* **Work required**
Every record must be copied exactly, except that pictures are dropped.

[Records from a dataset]
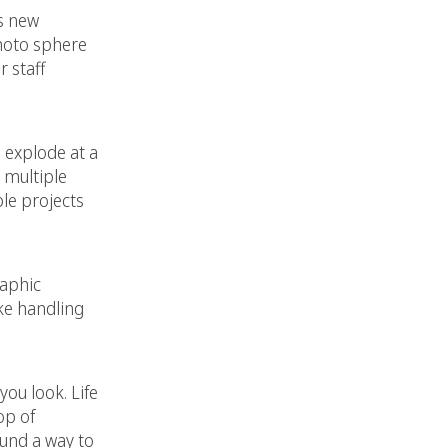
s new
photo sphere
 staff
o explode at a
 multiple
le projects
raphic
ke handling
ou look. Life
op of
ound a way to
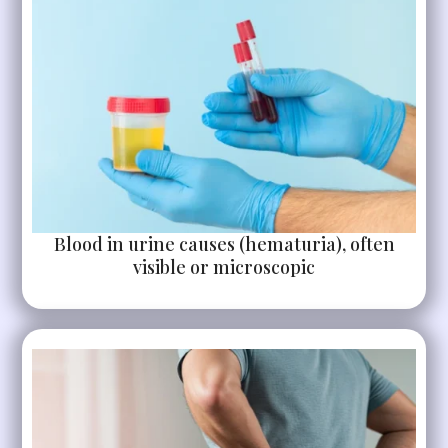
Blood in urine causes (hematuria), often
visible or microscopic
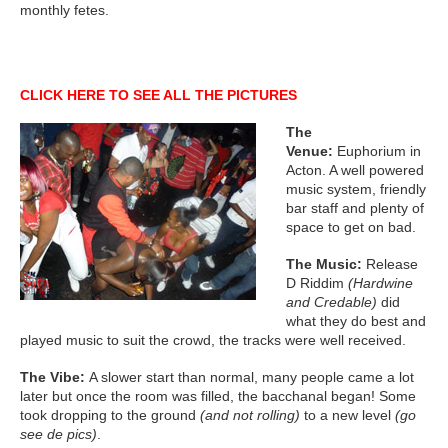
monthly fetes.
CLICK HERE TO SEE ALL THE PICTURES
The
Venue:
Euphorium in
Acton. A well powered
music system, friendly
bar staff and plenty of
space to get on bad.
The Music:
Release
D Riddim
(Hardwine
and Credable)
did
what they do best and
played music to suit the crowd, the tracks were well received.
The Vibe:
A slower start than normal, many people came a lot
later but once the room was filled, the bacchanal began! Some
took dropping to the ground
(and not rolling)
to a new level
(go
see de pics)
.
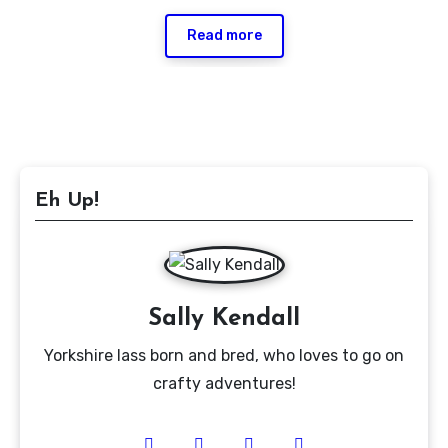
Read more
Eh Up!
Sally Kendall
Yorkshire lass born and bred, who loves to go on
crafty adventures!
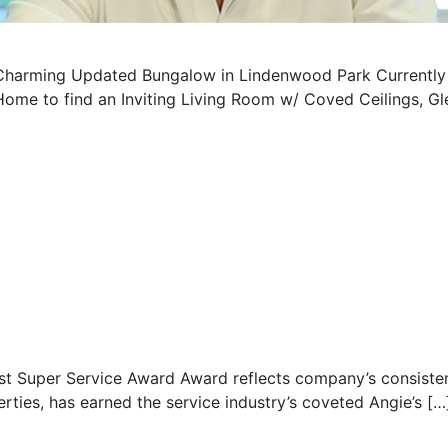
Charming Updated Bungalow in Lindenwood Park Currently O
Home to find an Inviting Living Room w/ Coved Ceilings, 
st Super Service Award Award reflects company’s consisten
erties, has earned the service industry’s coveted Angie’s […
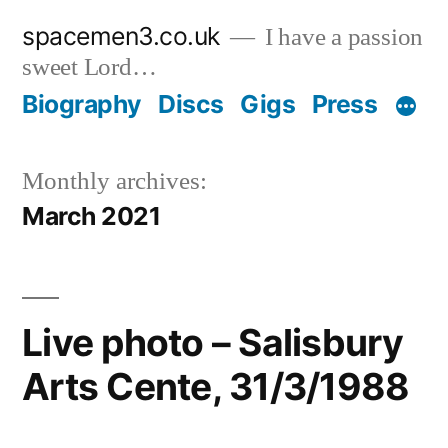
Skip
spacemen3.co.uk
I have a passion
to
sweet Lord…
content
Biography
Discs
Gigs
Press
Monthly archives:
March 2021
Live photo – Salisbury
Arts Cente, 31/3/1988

* **Your solution**
s new
photo sphere
 staff
o explode at a
 multiple
le projects
raphic
ke handling
ou look. Life
op of
ound a way to
Blood in urine causes (hematuria), often
visible or microscopic
monthly fetes.
CLICK HERE TO SEE ALL THE PICTURES
The
Venue:
Euphorium in
Acton. A well powered
music system, friendly
bar staff and plenty of
space to get on bad.
The Music:
Release
D Riddim
(Hardwine
and Credable)
did
what they do best and
played music to suit the crowd, the tracks were well received.
The Vibe:
A slower start than normal, many people came a lot
later but once the room was filled, the bacchanal began! Some
took dropping to the ground
(and not rolling)
to a new level
(go
see de pics)
.
Read more
Eh Up!
Sally Kendall
Yorkshire lass born and bred, who loves to go on
crafty adventures!
Charming Updated Bungalow in Lindenwood Park Currently O
Home to find an Inviting Living Room w/ Coved Ceilings, 
st Super Service Award Award reflects company’s consisten
erties, has earned the service industry’s coveted Angie’s […
Skip
spacemen3.co.uk
I have a passion
to
sweet Lord…
content
Biography
Discs
Gigs
Press
Monthly archives:
March 2021
Live photo – Salisbury
Arts Cente, 31/3/1988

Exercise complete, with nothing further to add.